NUSAKATA.COM – KH Mas Abdurrahman merupakan salah satu tokoh penting dalam perkembangan Nahdlatul Ulama (NU) di Banten. Perannya yang besar membuat Muktamar NU ke-13 diselenggarakan di Menes, Banten, pada 12 Juli 1938. Menes sendiri adalah sebuah kota kecil di ujung barat Pulau Jawa yang memiliki sejarah panjang dalam perkembangan Islam di Indonesia.
NU pertama kali menggelar muktamar pada 21-23 September 1926 di Hotel Muslimin, Jalan Peneleh, Surabaya, delapan bulan setelah organisasi ini didirikan.
Acara ini dihadiri oleh 93 kiai terkemuka dari berbagai daerah di Jawa dan Madura, termasuk KH Nawawie Sidogiri Pasuruan, KH Doro Muntaha Bangkalan, KH Ridwan Abdullah, KH R. Asnawi Kudus, KH Djubeir, KH Faqih Maskumambang Gresik, KH Mohammad Ma’roef Kedung Kediri, serta KH Mas Abdurrahman dari Menes, Banten.
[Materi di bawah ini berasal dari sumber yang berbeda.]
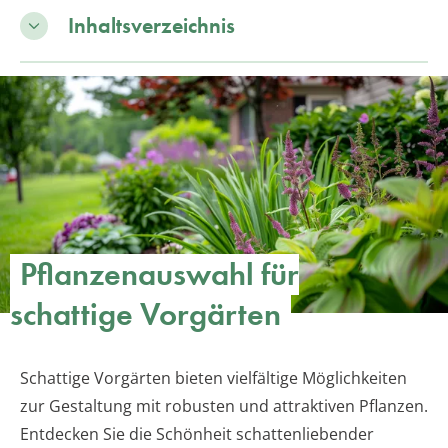
Inhaltsverzeichnis
Pflanzenauswahl für
schattige Vorgärten
Schattige Vorgärten bieten vielfältige Möglichkeiten
zur Gestaltung mit robusten und attraktiven Pflanzen.
Entdecken Sie die Schönheit schattenliebender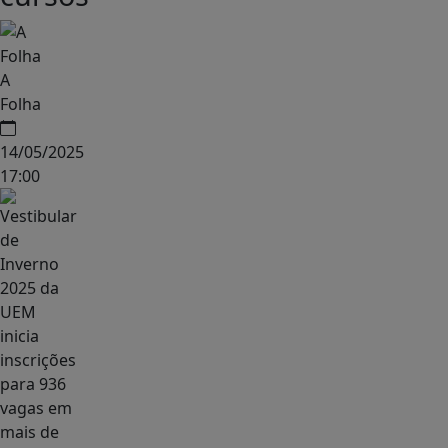
A
Folha
14/05/2025
17:00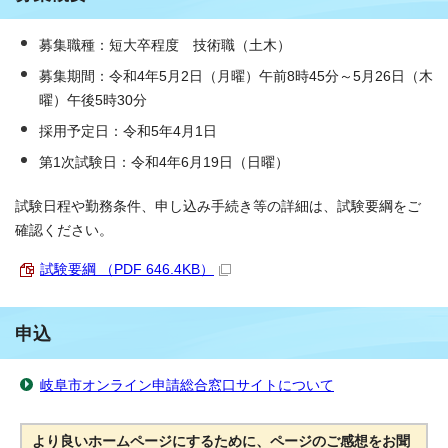
募集職種：短大卒程度 技術職（土木）
募集期間：令和4年5月2日（月曜）午前8時45分～5月26日（木
曜）午後5時30分
採用予定日：令和5年4月1日
第1次試験日：令和4年6月19日（日曜）
試験日程や勤務条件、申し込み手続き等の詳細は、試験要綱をご
確認ください。
試験要綱 （PDF 646.4KB）
申込
岐阜市オンライン申請総合窓口サイトについて
より良いホームページにするために、ページのご感想をお聞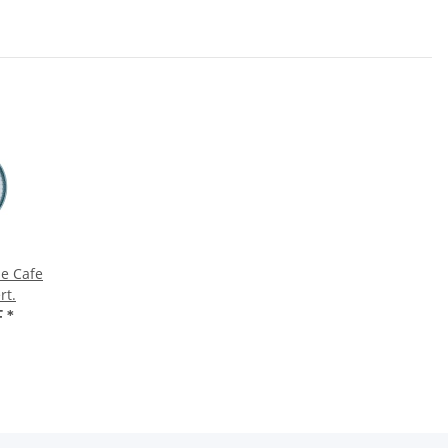
ue Cafe
rt.
F
*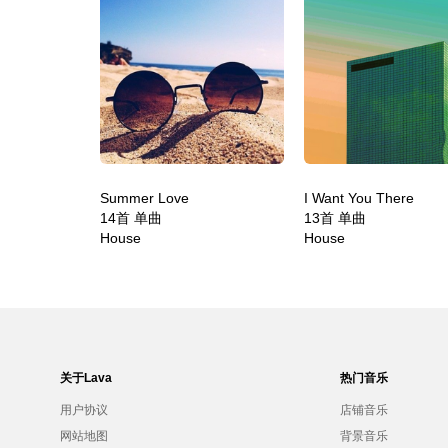
Summer Love
I Want You There
14首 单曲
13首 单曲
House
House
关于Lava
热门音乐
用户协议
店铺音乐
网站地图
背景音乐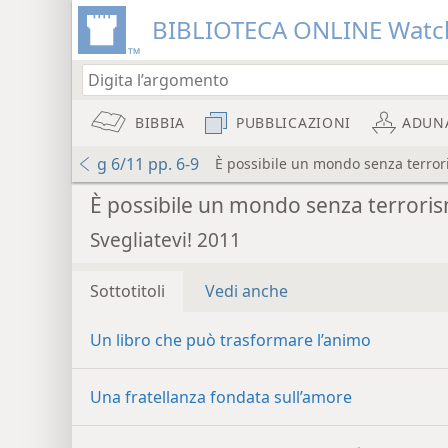
BIBLIOTECA ONLINE Watc
BIBBIA
PUBBLICAZIONI
ADUN
g 6/11 pp. 6-9
È possibile un mondo senza terro
È possibile un mondo senza terrori
Svegliatevi! 2011
Sottotitoli
Vedi anche
Un libro che può trasformare l’animo
Una fratellanza fondata sull’amore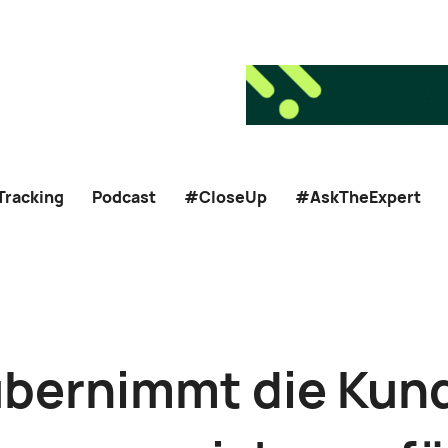
Tracking
Podcast
#CloseUp
#AskTheExpert
bernimmt die Kun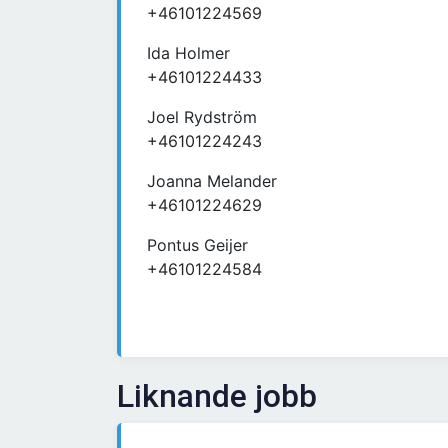
+46101224569
Ida Holmer
+46101224433
Joel Rydström
+46101224243
Joanna Melander
+46101224629
Pontus Geijer
+46101224584
Liknande jobb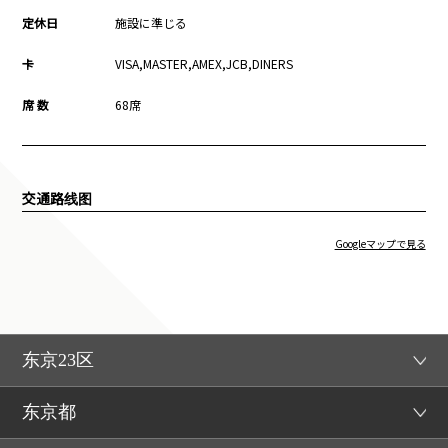
定休日
施設に準じる
卡
VISA,MASTER,AMEX,JCB,DINERS
席 数
68席
交通路线图
Googleマップで見る
东京23区
东京都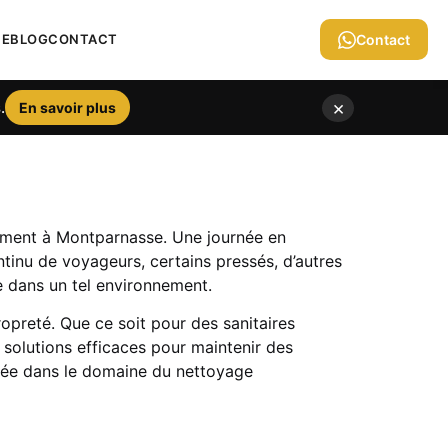
IE
BLOG
CONTACT
Contact
×
.
En savoir plus
mment à Montparnasse. Une journée en
ntinu de voyageurs, certains pressés, d’autres
 dans un tel environnement.
opreté. Que ce soit pour des sanitaires
solutions efficaces pour maintenir des
alée dans le domaine du nettoyage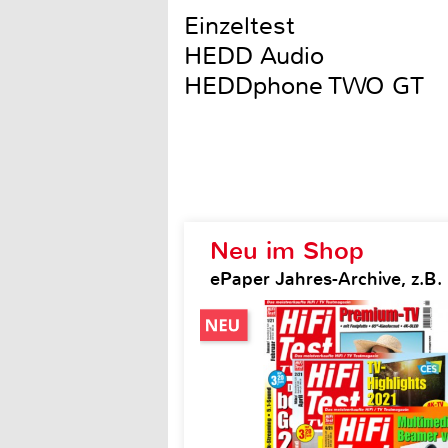
Einzeltest
HEDD Audio
HEDDphone TWO GT
Neu im Shop
ePaper Jahres-Archive, z.B. H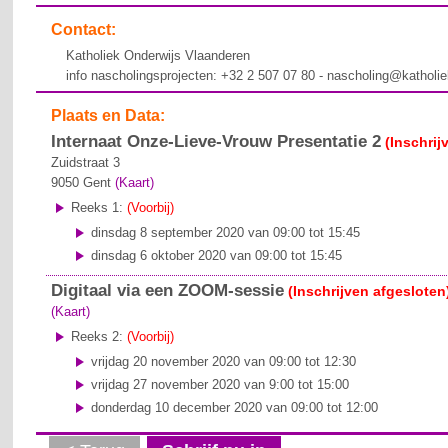
Contact:
Katholiek Onderwijs Vlaanderen
info nascholingsprojecten: +32 2 507 07 80 - nascholing@katholi
Plaats en Data:
Internaat Onze-Lieve-Vrouw Presentatie 2
(Inschrij
Zuidstraat 3
9050
Gent
(Kaart)
Reeks 1:
(Voorbij)
dinsdag 8 september 2020 van 09:00 tot 15:45
dinsdag 6 oktober 2020 van 09:00 tot 15:45
Digitaal via een ZOOM-sessie
(Inschrijven afgesloten
(Kaart)
Reeks 2:
(Voorbij)
vrijdag 20 november 2020 van 09:00 tot 12:30
vrijdag 27 november 2020 van 9:00 tot 15:00
donderdag 10 december 2020 van 09:00 tot 12:00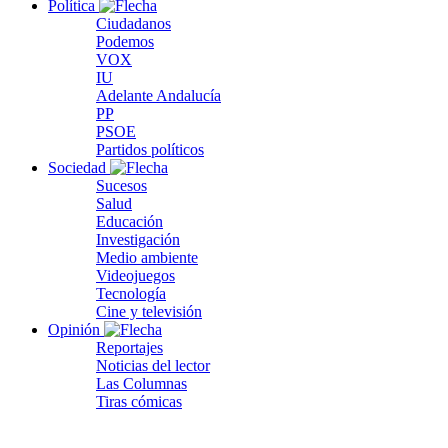
Política
Ciudadanos
Podemos
VOX
IU
Adelante Andalucía
PP
PSOE
Partidos políticos
Sociedad
Sucesos
Salud
Educación
Investigación
Medio ambiente
Videojuegos
Tecnología
Cine y televisión
Opinión
Reportajes
Noticias del lector
Las Columnas
Tiras cómicas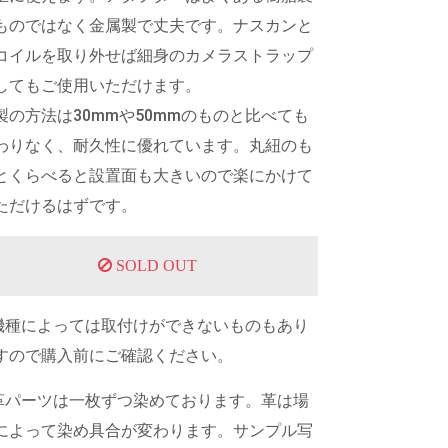
ものではなく金属製で丈夫です。ナスカンと
コイルを取り外せば細身のカメラストラップ
してもご使用いただけます。
製の方法は30mmや50mmのものと比べても
わりなく、耐久性に優れています。丸紐のも
とくらべると設置面も大きいので楽にかけて
ただけるはずです。
SOLD OUT
機種によっては取付けができないものもあり
すので購入前にご確認ください。
革パーツは一枚ずつ染めております。革は場
によって染め具合が変わります。サンプル写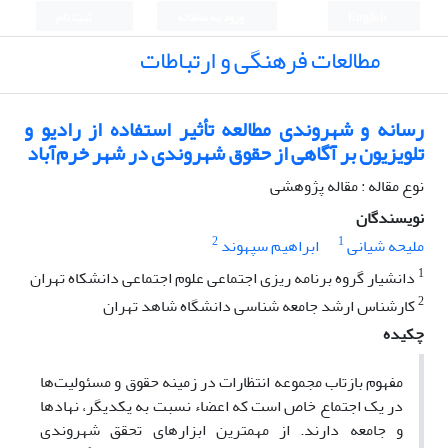
English
ورود به سامانه
ثبت نام
مطالعات فرهنگی و ارتباطات
رسانه و شهروندی مطالعه تأثیر استفاده از رادیو و
تلویزیون بر آگاهی از حقوق شهروندی در شهر خرم‌آباد
نوع مقاله : مقاله پژوهشی
نویسندگان
2
1
ملیحه شیانی
ابراهیم سپهوند
1
دانشیار گروه برنامه ریزی اجتماعی علوم اجتماعی دانشکاه تهران
2
کارشناس ارشد جامعه شناسی دانشگاه شاهد تهران
چکیده
مفهوم بازتاب مجموعه انتظارات در زمینه حقوق و مسئولیت‌ها
در یک اجتماع خاص است که اعضاء نسبت به یکدیگر، نهادها
و جامعه دارند. از مهمترین ابزارهای تحقق شهروندی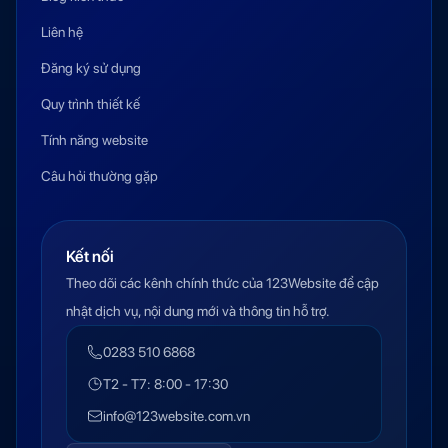
Liên hệ
Đăng ký sử dụng
Quy trình thiết kế
Tính năng website
Câu hỏi thường gặp
Kết nối
Theo dõi các kênh chính thức của 123Website để cập
nhật dịch vụ, nội dung mới và thông tin hỗ trợ.
0283 510 6868
T2 - T7: 8:00 - 17:30
info@123website.com.vn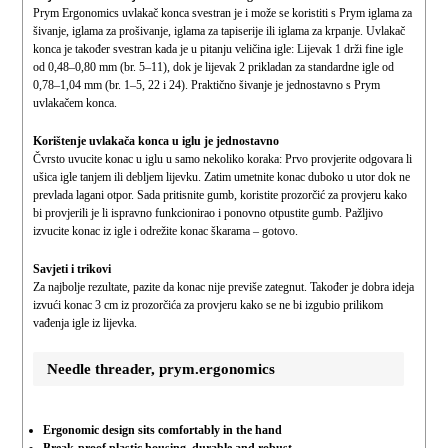
Prym Ergonomics uvlakač konca svestran je i može se koristiti s Prym iglama za
šivanje, iglama za prošivanje, iglama za tapiserije ili iglama za krpanje. Uvlakač
konca je također svestran kada je u pitanju veličina igle: Lijevak 1 drži fine igle
od 0,48–0,80 mm (br. 5–11), dok je lijevak 2 prikladan za standardne igle od
0,78–1,04 mm (br. 1–5, 22 i 24). Praktično šivanje je jednostavno s Prym
uvlakačem konca.
Korištenje uvlakača konca u iglu je jednostavno
Čvrsto uvucite konac u iglu u samo nekoliko koraka: Prvo provjerite odgovara li
ušica igle tanjem ili debljem lijevku. Zatim umetnite konac duboko u utor dok ne
prevlada lagani otpor. Sada pritisnite gumb, koristite prozorčić za provjeru kako
bi provjerili je li ispravno funkcionirao i ponovno otpustite gumb. Pažljivo
izvucite konac iz igle i odrežite konac škarama – gotovo.
Savjeti i trikovi
Za najbolje rezultate, pazite da konac nije previše zategnut. Također je dobra ideja
izvući konac 3 cm iz prozorčića za provjeru kako se ne bi izgubio prilikom
vađenja igle iz lijevka.
Needle threader, prym.ergonomics
Ergonomic design sits comfortably in the hand
Break-proof plastic housing, durable and robust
Pada Muktamar ketiga yang digelar pada 28-30 September 1928, NU mengalami pertumbuhan pesat. Acara ini dihadiri oleh 260 kiai dari berbagai cabang di Jawa dan Madura. Antusiasme masyarakat begitu tinggi, dengan kehadiran para saudagar, petani, buruh, pemuda Nahdliyin, dan santri senior dari berbagai pesantren.
Muktamirin (peserta muktamar) dibagi menjadi tujuh majelis, masing-masing dipimpin oleh seorang kiai senior dan didampingi dua sekretaris. Isu-isu yang dibahas berasal dari berbagai cabang dan diajukan kepada Hoofd Bestuur (Pengurus Besar) untuk ditindaklanjuti.
Dalam buku Peletak Dasar Tradisi Berpolitik NU karya Safrizal Rambe (Madani Institute, 2020), disebutkan bahwa Muktamar ini juga menjadi ajang penyegaran kepengurusan NU. Jumlah pengurus bertambah dari 46 menjadi 51 orang. Hadratussyaikh KH Hasyim Asy’ari tetap menjabat sebagai Rais Akbar, sedangkan Hasan Gipo sebagai Ketua Tanfidziyah.
Beberapa perubahan terjadi dalam komposisi Mustasyar, termasuk masuknya Syekh Abdul ‘Alim Ash-Shiddiqi dari India, KH Mas Abdurrahman dari Banten, KH Zuhdi Pekalongan, dan KH Abbas Pekalongan. KH Wahab Chasbullah yang sebelumnya menjabat Katib Syuriah beralih menjadi Mustasyar.
Di Banten, NU mendapat dukungan dari Mathla’ul Anwar, organisasi pendidikan Islam yang didirikan KH Mas Abdurrahman pada 1916. KH Mas Abdurrahman adalah salah satu murid Syekh Nawawi al-Bantani di Makkah, bersama dengan KH Hasyim Asy’ari. Kedekatan ini membuatnya, bersama KH Entol Muhammad Yasin, memutuskan bergabung dengan NU dan menghadiri Muktamar ketiga dan keempat.
Pada Muktamar keempat di Semarang tahun 1929, utusan dari wilayah Jawa bagian barat hadir, meskipun Banten saat itu masih menjadi bagian dari Provinsi Jawa Barat. KH Mas Abdurrahman datang bersama KH Abdul Latief Cibeber dan KH Abdul Aziz Cilegon.
Menurut tulisan Abdullah Alawi dalam NU Online, ada semangat besar dari Cabang NU Pandeglang dalam menyambut Muktamar ini. Mereka bahkan mengajukan voorstel (usulan) agar NU membentuk Departemen Pengajaran untuk mengatur sistem pendidikan madrasah.
Ketokohan KH Mas Abdurrahman di Banten semakin diakui ketika Muktamar NU ke-13 diselenggarakan di Menes pada 12 Juli 1938. Selain beliau, tokoh-tokoh lain seperti KH Entol Muhammad Yasin, KH Abdul Latief Cibeber, dan KH Abdul Aziz Cilegon juga memiliki peran besar dalam perkembangan dakwah NU di Banten.
Mereka tidak hanya berjuang menyebarkan Islam, tetapi juga berperan aktif dalam perjuangan melawan kolonialisme Belanda demi kemerdekaan Indonesia.